-------- Material shown

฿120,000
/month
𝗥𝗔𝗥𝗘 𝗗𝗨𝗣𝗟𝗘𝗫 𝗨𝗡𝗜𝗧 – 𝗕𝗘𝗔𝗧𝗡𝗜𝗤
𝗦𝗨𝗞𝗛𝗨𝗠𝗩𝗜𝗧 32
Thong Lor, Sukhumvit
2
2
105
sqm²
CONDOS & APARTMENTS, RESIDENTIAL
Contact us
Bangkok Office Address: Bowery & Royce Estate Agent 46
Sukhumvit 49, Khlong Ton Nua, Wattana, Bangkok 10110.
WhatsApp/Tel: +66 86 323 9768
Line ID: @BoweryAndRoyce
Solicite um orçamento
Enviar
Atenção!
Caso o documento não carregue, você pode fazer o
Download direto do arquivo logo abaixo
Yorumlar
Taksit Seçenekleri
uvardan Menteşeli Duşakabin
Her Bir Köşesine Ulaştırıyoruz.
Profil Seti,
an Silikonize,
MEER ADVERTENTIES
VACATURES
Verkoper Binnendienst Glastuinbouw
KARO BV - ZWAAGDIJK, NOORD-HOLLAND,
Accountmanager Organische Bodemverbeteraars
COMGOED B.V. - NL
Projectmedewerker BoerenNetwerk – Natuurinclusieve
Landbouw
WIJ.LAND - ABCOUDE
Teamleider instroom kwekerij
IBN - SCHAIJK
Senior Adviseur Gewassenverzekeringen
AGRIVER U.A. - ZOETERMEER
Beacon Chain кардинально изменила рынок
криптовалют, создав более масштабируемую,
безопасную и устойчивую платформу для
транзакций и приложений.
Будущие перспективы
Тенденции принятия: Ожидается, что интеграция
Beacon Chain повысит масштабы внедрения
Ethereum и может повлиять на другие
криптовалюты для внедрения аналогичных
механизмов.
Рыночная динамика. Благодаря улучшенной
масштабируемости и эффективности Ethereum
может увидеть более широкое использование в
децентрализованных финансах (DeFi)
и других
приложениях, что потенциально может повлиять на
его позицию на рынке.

----------------

▸ Assigned task:
Turn every line of text in these items into a numbered list, leaving out any blank lines.

▸ Solved exercise:
1. ฿120,000
2. /month
3. 𝗥𝗔𝗥𝗘 𝗗𝗨𝗣𝗟𝗘𝗫 𝗨𝗡𝗜𝗧 – 𝗕𝗘𝗔𝗧𝗡𝗜𝗤
4. 𝗦𝗨𝗞𝗛𝗨𝗠𝗩𝗜𝗧 32
5. Thong Lor, Sukhumvit
6. 2
7. 2
8. 105
9. sqm²
10. CONDOS & APARTMENTS, RESIDENTIAL
11. Contact us
12. Bangkok Office Address: Bowery & Royce Estate Agent 46
13. Sukhumvit 49, Khlong Ton Nua, Wattana, Bangkok 10110.
14. WhatsApp/Tel: +66 86 323 9768
15. Line ID: @BoweryAndRoyce
16. Solicite um orçamento
17. Enviar
18. Atenção!
19. Caso o documento não carregue, você pode fazer o
20. Download direto do arquivo logo abaixo
21. Yorumlar
22. Taksit Seçenekleri
23. uvardan Menteşeli Duşakabin
24. Her Bir Köşesine Ulaştırıyoruz.
25. Profil Seti,
26. an Silikonize,
27. MEER ADVERTENTIES
28. VACATURES
29. Verkoper Binnendienst Glastuinbouw
30. KARO BV - ZWAAGDIJK, NOORD-HOLLAND,
31. Accountmanager Organische Bodemverbeteraars
32. COMGOED B.V. - NL
33. Projectmedewerker BoerenNetwerk – Natuurinclusieve
34. Landbouw
35. WIJ.LAND - ABCOUDE
36. Teamleider instroom kwekerij
37. IBN - SCHAIJK
38. Senior Adviseur Gewassenverzekeringen
39. AGRIVER U.A. - ZOETERMEER
40. Beacon Chain кардинально изменила рынок
41. криптовалют, создав более масштабируемую,
42. безопасную и устойчивую платформу для
43. транзакций и приложений.
44. Будущие перспективы
45. Тенденции принятия: Ожидается, что интеграция
46. Beacon Chain повысит масштабы внедрения
47. Ethereum и может повлиять на другие
48. криптовалюты для внедрения аналогичных
49. механизмов.
50. Рыночная динамика. Благодаря улучшенной
51. масштабируемости и эффективности Ethereum
52. может увидеть более широкое использование в
53. децентрализованных финансах (DeFi)
54. и других
55. приложениях, что потенциально может повлиять на
56. его позицию на рынке.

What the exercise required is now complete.